Assigning Values to Variables
Designer lets you assign values to variables in different ways. These examples show a few of the methods you can use to assign different types of values to a variable, including a JSON value.
Example 1: Simple Assignment
The easiest (and recommended) way is to assign a value to a variable using the Assignments tab on the Assign Variables block.
Click Add Assignment to add an assignment slot to the block, then choose a variable from the Variable column. For the Expression, you can use the name of another variable whose value should be copied in to the Variable column, a literal value (for example, "Sales Channel"), or an expression whose value should be calculated first and the results assigned to the Variable.
The varCustomerPrompt above shows a simple string expression, with the different string segments linked together by a +. If used in a Play Message block, it will play “Hello Joe! Welcome to Genesys." It accesses a property of the varCustomerData object using the “.” notation and combines it with the welcome message.
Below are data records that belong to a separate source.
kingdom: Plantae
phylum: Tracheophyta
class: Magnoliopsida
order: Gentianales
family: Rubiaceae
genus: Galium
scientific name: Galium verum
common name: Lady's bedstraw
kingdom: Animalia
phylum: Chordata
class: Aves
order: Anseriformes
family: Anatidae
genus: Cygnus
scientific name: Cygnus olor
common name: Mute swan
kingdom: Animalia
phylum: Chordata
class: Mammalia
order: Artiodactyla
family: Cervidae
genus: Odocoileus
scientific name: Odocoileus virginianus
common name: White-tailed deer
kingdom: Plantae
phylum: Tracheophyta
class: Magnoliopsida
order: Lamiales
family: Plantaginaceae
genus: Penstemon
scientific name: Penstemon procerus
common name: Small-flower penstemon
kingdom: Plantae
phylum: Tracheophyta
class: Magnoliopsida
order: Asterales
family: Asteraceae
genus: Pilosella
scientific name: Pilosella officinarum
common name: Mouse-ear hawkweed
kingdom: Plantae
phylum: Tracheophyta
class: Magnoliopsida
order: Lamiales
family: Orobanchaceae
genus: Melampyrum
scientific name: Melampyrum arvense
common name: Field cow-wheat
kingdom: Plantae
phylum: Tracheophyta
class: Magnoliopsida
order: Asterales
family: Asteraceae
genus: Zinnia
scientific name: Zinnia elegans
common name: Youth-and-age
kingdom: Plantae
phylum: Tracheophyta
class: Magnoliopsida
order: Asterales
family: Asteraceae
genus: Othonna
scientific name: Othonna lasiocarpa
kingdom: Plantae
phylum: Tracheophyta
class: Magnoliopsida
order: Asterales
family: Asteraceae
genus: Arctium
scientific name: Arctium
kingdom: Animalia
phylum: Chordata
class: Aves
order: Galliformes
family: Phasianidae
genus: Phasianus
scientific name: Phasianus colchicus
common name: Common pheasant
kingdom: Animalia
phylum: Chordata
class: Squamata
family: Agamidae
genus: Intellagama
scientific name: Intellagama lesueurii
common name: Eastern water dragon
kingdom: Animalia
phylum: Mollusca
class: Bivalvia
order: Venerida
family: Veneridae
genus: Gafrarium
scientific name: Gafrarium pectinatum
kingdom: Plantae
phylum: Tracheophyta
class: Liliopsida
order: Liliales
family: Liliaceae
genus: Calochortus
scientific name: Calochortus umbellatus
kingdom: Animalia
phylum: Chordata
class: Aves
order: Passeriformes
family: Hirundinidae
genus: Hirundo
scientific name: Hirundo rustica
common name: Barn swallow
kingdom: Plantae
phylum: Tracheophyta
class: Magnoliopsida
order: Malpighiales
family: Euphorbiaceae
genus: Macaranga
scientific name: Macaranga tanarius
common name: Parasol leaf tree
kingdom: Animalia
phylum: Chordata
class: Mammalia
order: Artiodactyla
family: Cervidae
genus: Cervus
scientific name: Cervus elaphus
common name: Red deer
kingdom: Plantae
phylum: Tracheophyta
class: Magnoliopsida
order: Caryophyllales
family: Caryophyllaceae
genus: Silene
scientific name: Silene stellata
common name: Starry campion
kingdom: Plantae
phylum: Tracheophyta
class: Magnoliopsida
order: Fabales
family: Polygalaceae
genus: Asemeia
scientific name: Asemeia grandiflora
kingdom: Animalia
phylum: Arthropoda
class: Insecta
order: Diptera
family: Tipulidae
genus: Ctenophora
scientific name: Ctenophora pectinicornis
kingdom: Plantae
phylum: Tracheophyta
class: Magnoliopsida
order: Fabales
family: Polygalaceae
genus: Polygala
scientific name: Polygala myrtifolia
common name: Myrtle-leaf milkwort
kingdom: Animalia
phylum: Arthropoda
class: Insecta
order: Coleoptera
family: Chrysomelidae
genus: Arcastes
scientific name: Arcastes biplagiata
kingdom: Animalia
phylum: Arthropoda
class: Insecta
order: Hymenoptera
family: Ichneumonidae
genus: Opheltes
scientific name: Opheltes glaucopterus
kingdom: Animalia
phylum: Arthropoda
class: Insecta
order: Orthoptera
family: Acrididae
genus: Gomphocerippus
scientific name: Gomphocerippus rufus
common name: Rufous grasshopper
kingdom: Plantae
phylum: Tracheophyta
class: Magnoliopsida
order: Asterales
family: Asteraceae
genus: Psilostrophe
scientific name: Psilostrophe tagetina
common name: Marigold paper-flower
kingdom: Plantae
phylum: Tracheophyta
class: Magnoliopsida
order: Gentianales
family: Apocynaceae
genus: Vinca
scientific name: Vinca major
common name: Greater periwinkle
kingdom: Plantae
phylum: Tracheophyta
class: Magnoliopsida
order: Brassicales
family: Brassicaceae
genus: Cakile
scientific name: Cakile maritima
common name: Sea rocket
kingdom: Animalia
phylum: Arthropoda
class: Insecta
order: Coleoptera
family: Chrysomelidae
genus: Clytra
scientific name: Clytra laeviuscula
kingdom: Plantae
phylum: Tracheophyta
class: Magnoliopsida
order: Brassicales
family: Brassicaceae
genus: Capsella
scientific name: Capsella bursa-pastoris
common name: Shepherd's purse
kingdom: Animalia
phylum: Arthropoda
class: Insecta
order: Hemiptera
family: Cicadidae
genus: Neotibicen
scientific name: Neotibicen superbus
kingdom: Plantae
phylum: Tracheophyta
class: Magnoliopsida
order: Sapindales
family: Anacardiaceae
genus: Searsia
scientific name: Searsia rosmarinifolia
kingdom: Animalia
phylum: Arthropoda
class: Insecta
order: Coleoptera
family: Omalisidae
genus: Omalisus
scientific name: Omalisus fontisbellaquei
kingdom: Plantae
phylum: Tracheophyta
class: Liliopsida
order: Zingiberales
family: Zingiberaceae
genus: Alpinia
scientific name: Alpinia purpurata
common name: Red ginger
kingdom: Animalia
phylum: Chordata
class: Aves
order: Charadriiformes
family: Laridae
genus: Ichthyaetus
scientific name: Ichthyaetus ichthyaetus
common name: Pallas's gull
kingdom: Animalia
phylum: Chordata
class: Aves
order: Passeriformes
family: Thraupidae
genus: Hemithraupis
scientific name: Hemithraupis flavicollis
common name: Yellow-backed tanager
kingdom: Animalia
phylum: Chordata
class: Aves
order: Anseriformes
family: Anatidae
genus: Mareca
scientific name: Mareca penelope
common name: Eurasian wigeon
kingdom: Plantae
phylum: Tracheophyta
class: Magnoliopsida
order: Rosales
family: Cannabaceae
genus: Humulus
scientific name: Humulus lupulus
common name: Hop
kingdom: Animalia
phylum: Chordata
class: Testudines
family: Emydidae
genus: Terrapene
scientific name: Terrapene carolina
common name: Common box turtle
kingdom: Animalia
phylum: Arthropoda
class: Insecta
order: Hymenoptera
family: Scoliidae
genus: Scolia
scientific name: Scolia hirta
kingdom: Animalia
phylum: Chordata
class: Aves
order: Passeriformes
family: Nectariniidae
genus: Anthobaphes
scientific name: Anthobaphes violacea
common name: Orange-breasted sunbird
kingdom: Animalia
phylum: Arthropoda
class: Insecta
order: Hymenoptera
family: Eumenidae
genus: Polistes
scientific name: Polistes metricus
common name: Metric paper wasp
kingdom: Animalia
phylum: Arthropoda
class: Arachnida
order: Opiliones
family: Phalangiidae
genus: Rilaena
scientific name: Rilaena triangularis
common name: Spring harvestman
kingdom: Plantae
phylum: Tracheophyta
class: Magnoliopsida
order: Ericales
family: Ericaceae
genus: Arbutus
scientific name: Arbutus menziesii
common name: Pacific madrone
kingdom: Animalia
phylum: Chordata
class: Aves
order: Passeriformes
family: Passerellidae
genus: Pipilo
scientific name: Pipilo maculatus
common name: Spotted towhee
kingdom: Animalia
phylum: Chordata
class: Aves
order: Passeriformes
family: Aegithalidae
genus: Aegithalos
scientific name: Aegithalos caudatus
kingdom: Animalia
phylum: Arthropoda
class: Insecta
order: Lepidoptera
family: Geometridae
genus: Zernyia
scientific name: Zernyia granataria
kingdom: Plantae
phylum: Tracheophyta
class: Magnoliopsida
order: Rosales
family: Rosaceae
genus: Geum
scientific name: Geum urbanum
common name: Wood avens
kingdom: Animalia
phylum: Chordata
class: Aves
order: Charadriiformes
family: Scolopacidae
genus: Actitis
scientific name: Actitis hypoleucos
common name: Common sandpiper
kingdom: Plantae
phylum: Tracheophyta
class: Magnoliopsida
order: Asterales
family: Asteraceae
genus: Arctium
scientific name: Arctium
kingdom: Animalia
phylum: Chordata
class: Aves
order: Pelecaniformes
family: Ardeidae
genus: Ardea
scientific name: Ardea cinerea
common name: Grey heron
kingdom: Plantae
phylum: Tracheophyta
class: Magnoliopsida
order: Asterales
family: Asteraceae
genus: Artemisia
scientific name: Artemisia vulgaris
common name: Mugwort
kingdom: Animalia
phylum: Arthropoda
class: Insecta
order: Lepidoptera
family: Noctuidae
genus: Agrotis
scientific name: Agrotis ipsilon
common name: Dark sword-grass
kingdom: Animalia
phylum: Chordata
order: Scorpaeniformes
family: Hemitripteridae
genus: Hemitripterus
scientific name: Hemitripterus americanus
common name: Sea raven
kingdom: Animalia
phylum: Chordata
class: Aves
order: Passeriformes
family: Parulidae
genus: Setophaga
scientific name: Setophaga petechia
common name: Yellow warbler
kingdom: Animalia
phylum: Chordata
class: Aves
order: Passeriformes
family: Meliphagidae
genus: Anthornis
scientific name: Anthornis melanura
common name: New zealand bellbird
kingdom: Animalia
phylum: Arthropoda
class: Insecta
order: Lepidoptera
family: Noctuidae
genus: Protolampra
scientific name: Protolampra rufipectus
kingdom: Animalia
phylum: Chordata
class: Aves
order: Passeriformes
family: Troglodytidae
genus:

Here is another example of how you could build a JSON expression. It contains mostly hard-coded strings, but also uses a variable to form part of the JSON string:
Example 2: Advanced Scripting
To use this feature, you need a basic level of familiarity and understanding of ECMAScript syntax and rules. Any errors in the script can cause erratic behavior, so test your changes to make sure that your script works correctly.
In this example, the script sets the variable varOrdersPrompt to "3 Laptop bags, 2 Phone chargers, 1 Super rare fish". Here's how it works:
The sample script below first initializes JSON data in varOrderDetails so that it becomes an array of three JSON objects. Each JSON object has properties — item, quantity, backordered. The script then proceeds to loop through orders and forms a string to play back to the caller to notify them of their order status.
Note that this script uses variables in two scopes:
- A scope exclusive or local to this script itself (“i”). This variable remains available only while this script runs, and then it disappears.
- Top level variables that were defined in the Initialize phase — these remain available throughout this application flow, but not in any modules this application calls (such as varOrdersPrompt).